Problem: Copy the rows from the line with "genus: Epigaea" to the line with "genus: Elaeagnus", replacing "common name" with "vernacular name" and changing nothing else.

Provided data:
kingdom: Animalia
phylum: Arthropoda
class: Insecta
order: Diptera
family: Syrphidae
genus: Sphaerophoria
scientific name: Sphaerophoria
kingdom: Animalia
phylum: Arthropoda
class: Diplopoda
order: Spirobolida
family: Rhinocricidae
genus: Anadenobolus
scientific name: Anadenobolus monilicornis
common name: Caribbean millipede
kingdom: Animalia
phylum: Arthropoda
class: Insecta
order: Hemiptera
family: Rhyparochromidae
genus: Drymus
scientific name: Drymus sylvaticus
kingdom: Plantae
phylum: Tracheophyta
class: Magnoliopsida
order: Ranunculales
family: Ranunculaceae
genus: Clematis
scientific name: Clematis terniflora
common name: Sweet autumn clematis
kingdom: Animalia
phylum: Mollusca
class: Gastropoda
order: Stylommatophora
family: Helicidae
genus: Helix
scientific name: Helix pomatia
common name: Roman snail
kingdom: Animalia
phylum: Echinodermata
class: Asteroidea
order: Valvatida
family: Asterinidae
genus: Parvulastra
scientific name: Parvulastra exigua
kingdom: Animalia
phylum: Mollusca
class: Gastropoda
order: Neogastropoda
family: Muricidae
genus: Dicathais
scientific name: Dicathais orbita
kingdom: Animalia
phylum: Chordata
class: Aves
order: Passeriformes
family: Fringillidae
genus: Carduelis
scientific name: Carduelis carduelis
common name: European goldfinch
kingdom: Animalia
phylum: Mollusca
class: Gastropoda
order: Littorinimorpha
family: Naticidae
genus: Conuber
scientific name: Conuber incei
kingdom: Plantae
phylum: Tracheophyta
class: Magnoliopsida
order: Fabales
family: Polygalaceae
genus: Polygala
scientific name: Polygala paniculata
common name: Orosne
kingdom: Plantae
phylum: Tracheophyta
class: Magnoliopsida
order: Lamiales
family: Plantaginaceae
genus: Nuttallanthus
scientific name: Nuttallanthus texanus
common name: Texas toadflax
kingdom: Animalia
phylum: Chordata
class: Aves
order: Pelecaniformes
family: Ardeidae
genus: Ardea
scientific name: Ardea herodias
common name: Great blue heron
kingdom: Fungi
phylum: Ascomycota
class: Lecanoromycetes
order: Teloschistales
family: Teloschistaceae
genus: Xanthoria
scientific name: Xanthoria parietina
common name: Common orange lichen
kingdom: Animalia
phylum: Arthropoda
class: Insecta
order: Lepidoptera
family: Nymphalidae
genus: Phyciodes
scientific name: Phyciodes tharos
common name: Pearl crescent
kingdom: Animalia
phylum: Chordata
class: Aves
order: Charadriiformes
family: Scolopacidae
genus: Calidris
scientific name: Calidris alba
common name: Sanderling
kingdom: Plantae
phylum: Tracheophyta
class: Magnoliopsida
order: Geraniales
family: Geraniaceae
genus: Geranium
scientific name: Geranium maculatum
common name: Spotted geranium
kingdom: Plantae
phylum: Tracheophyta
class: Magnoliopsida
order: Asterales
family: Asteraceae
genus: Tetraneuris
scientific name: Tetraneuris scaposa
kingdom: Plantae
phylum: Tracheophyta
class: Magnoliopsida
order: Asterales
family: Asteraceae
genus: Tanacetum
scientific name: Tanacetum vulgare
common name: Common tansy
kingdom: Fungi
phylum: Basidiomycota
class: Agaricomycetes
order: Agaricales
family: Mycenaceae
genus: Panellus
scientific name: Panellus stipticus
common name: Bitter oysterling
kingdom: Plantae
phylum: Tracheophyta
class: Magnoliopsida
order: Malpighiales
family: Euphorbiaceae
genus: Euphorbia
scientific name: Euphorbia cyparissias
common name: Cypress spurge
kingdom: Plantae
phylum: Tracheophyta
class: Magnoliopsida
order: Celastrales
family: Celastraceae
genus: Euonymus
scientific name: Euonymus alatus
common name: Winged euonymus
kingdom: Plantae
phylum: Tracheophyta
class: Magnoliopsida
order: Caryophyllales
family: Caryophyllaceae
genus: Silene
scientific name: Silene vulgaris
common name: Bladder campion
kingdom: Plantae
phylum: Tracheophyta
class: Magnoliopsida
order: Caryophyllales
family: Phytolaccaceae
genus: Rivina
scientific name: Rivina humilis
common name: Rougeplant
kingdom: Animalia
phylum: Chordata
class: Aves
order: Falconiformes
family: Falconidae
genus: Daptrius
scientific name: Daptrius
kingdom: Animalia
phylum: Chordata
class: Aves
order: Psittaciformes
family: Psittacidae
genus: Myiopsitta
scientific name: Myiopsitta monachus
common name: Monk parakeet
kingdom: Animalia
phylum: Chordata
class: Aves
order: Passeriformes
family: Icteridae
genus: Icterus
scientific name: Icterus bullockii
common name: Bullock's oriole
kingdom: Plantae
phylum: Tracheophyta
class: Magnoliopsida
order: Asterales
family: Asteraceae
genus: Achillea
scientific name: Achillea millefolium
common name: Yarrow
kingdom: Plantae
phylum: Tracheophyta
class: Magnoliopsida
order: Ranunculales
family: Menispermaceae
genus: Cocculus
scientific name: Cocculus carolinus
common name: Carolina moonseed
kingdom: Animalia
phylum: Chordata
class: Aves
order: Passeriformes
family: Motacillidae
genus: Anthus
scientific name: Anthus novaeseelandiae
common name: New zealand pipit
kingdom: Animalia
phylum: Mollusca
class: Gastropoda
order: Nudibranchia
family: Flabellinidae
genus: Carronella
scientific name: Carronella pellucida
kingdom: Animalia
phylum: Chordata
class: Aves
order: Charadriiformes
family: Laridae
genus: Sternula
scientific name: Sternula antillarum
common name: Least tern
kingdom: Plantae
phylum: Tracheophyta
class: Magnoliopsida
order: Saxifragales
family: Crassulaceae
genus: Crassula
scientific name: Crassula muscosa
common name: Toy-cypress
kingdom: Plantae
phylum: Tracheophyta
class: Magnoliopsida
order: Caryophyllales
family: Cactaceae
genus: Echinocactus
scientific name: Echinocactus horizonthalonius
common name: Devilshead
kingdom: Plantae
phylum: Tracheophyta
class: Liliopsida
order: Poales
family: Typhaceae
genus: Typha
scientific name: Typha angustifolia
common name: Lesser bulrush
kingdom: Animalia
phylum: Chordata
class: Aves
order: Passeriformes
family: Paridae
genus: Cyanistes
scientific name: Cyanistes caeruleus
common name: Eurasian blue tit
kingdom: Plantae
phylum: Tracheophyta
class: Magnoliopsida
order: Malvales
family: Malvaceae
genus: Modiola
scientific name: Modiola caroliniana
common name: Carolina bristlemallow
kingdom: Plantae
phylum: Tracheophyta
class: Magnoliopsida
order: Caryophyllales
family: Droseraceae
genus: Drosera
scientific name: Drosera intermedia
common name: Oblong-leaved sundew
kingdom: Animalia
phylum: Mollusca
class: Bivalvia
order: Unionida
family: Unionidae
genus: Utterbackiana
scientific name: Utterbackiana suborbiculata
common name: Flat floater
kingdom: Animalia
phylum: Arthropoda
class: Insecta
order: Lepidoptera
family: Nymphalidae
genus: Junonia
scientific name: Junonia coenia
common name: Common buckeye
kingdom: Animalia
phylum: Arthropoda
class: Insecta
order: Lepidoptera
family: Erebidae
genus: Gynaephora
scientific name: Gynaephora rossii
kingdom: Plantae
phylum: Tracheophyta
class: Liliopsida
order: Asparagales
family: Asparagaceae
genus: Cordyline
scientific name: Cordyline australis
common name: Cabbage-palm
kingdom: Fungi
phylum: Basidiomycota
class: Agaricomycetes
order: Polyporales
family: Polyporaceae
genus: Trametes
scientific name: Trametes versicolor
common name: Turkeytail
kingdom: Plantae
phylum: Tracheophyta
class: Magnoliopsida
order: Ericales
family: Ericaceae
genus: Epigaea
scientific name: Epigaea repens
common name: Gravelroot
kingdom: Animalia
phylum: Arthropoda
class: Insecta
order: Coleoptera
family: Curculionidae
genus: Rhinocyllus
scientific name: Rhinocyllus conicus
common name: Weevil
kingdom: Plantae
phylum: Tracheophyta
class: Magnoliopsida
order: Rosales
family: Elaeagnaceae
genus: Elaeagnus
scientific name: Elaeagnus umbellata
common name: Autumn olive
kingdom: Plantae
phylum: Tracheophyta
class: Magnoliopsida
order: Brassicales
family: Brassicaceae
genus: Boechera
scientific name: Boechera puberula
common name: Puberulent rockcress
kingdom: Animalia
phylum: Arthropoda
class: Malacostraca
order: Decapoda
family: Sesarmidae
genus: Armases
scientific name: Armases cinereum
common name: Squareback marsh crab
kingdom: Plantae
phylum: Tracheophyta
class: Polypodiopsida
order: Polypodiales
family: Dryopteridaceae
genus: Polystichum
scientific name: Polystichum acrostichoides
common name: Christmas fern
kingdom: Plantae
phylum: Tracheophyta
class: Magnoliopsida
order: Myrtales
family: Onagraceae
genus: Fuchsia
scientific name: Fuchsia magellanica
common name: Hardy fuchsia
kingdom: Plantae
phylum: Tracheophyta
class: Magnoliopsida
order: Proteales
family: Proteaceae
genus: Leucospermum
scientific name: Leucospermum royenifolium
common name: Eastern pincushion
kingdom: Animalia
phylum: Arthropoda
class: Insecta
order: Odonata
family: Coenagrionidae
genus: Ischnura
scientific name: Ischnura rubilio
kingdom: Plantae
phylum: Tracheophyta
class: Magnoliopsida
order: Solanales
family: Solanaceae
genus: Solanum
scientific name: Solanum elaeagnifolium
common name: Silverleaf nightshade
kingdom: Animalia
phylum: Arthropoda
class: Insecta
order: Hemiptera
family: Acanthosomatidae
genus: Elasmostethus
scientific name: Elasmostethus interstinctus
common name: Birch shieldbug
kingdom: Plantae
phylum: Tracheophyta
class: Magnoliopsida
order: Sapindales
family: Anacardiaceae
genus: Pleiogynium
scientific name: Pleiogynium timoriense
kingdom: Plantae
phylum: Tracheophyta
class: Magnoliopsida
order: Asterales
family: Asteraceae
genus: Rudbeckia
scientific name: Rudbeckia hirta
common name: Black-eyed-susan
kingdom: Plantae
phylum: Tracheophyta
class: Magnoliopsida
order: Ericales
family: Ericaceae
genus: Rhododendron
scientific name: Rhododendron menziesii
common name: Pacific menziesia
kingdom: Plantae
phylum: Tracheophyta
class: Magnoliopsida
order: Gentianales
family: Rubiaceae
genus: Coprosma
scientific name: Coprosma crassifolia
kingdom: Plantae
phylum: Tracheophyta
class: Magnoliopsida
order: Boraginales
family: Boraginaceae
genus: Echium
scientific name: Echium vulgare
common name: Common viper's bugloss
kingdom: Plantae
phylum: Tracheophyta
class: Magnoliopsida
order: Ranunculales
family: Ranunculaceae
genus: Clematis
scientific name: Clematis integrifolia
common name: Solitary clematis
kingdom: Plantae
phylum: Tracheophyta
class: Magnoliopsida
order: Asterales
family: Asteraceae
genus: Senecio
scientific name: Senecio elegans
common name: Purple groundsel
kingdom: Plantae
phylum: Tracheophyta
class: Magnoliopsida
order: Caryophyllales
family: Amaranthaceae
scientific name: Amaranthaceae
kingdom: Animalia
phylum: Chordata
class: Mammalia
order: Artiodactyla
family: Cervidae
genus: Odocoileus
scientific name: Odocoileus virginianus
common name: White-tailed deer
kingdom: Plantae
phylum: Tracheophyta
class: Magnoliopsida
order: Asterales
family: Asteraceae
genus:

Correct result:
genus: Epigaea
scientific name: Epigaea repens
vernacular name: Gravelroot
kingdom: Animalia
phylum: Arthropoda
class: Insecta
order: Coleoptera
family: Curculionidae
genus: Rhinocyllus
scientific name: Rhinocyllus conicus
vernacular name: Weevil
kingdom: Plantae
phylum: Tracheophyta
class: Magnoliopsida
order: Rosales
family: Elaeagnaceae
genus: Elaeagnus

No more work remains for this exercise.